**The data**
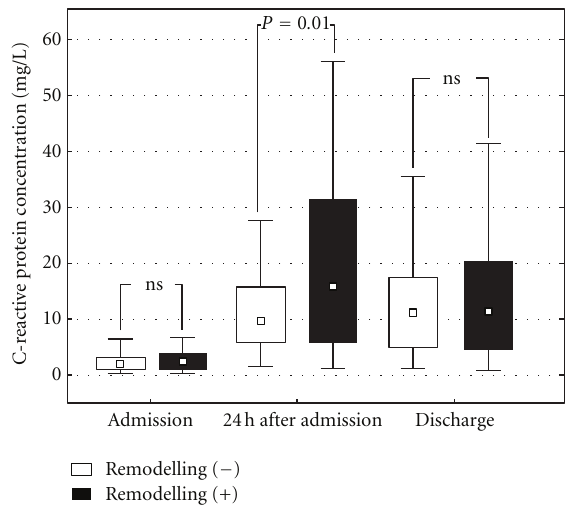
Figure 1: Plasma C-reactive protein concentration on admission, 24h after admission and at hospital discharge in patients after acute ST-segment elevation myocardial infarction with and without left ventricular remodelling at 6 months after hospital discharge. Results are presented as medians, interquartile ranges, and ranges.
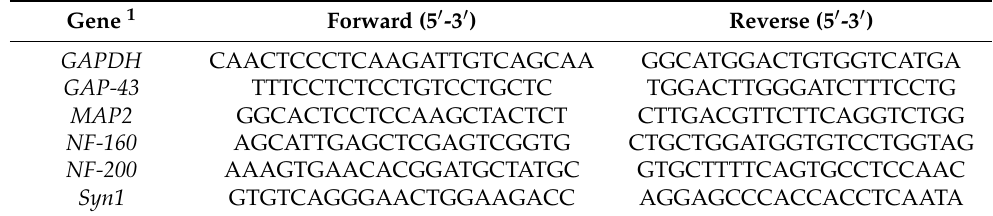
Table 3. Primer sequences used for RT-PCR procedures 1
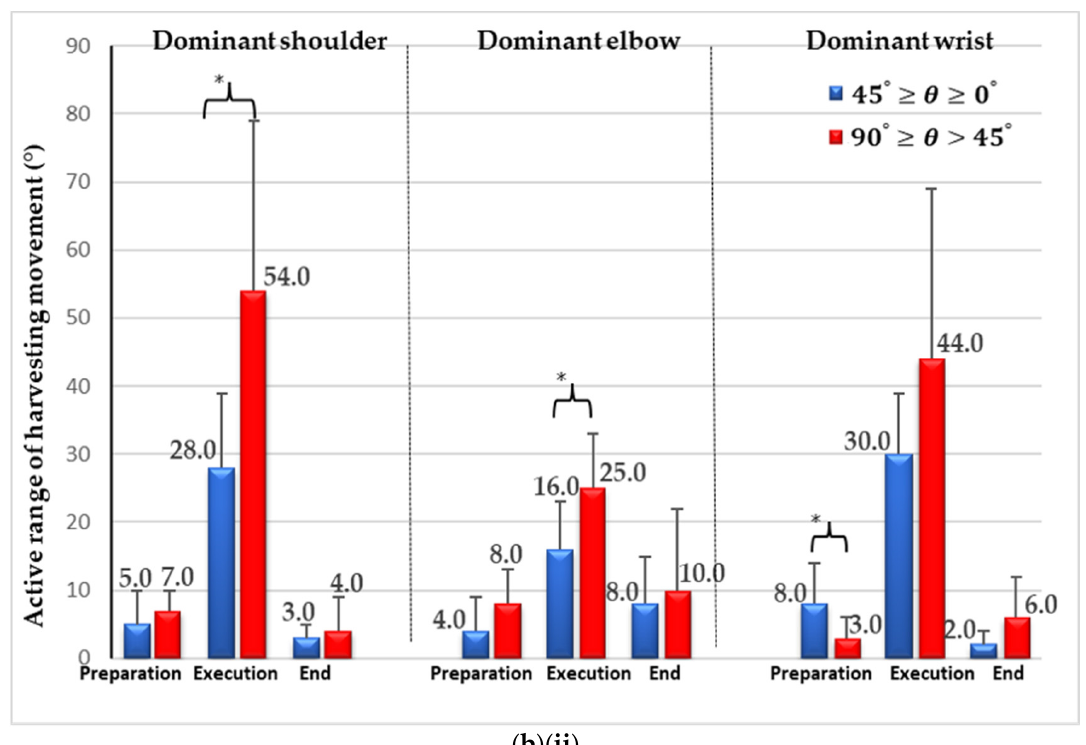
Figure 9. ( a ) Maximum posture range of harvesting movements and ( b ) active range of harvesting movements during the three phases of the push-pull-cutting movement of twenty participants by initial dominant shoulder group for ( i ) the support arm and ( ii ) the dominant arm. The asterisk * denotes statistically significant differences.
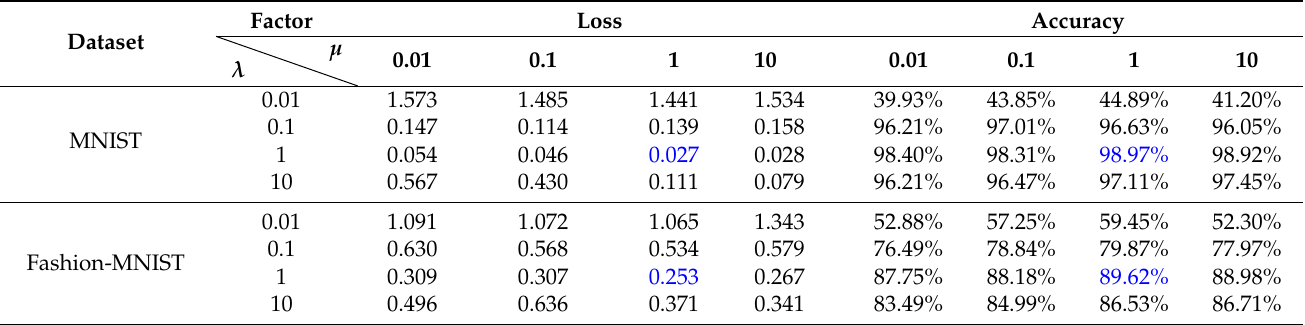
Table 1. Training loss and test accuracy on MNIST &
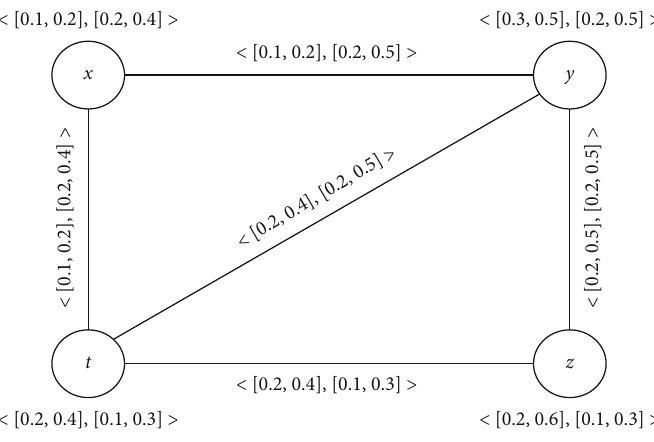
Figure 1: An IVIFG G for a strong node cover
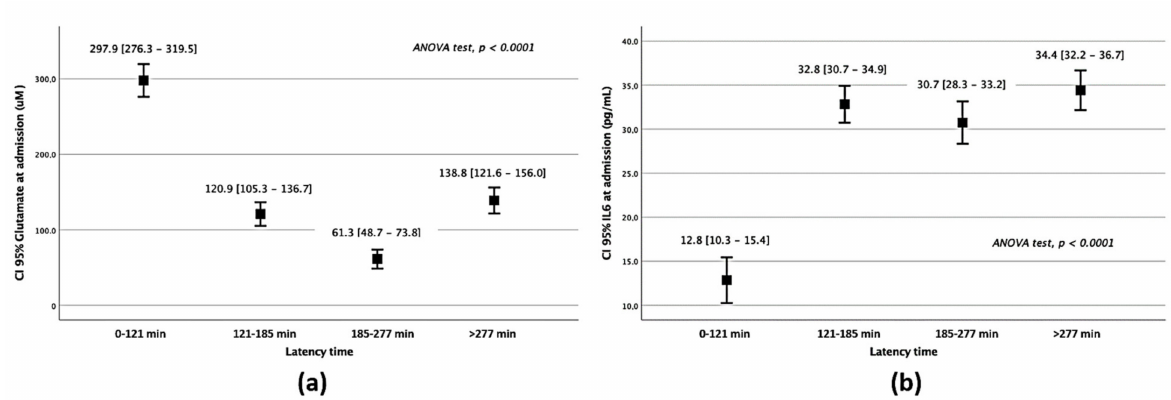
Figure 1. Serum marker analysis of patients belonging to different latency times. Glutamate ( a ) and IL–6 ( b ) serum levels on admission regarding the latency times of attendance.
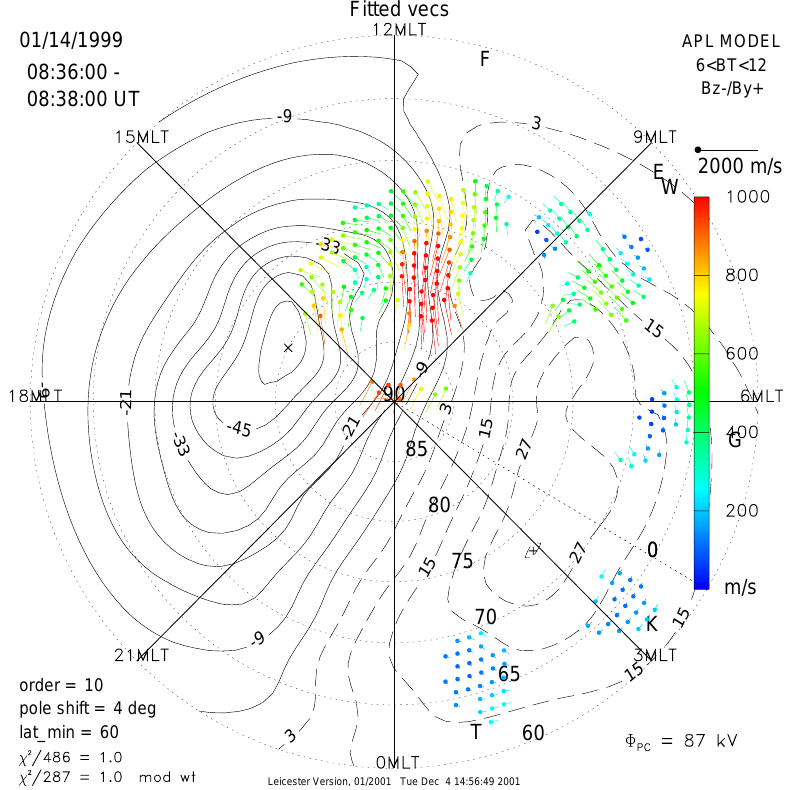
Fig. 11. SuperDARN vector plot for the interval 08:36–08:38UT. Same format as in the previous figure.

**Try it**
Would you set down each line of the data exactly, with no images included?

**Answer for the task**
Figure 1: Plasma C-reactive protein concentration on admission, 24h after admission and at hospital discharge in patients after acute ST-segment elevation myocardial infarction with and without left ventricular remodelling at 6 months after hospital discharge. Results are presented as medians, interquartile ranges, and ranges.
Table 3. Primer sequences used for RT-PCR procedures 1
Figure 9. ( a ) Maximum posture range of harvesting movements and ( b ) active range of harvesting movements during the three phases of the push-pull-cutting movement of twenty participants by initial dominant shoulder group for ( i ) the support arm and ( ii ) the dominant arm. The asterisk * denotes statistically significant differences.
Table 1. Training loss and test accuracy on MNIST &
Figure 1: An IVIFG G for a strong node cover
Figure 1. Serum marker analysis of patients belonging to different latency times. Glutamate ( a ) and IL–6 ( b ) serum levels on admission regarding the latency times of attendance.
Fig. 11. SuperDARN vector plot for the interval 08:36–08:38UT. Same format as in the previous figure.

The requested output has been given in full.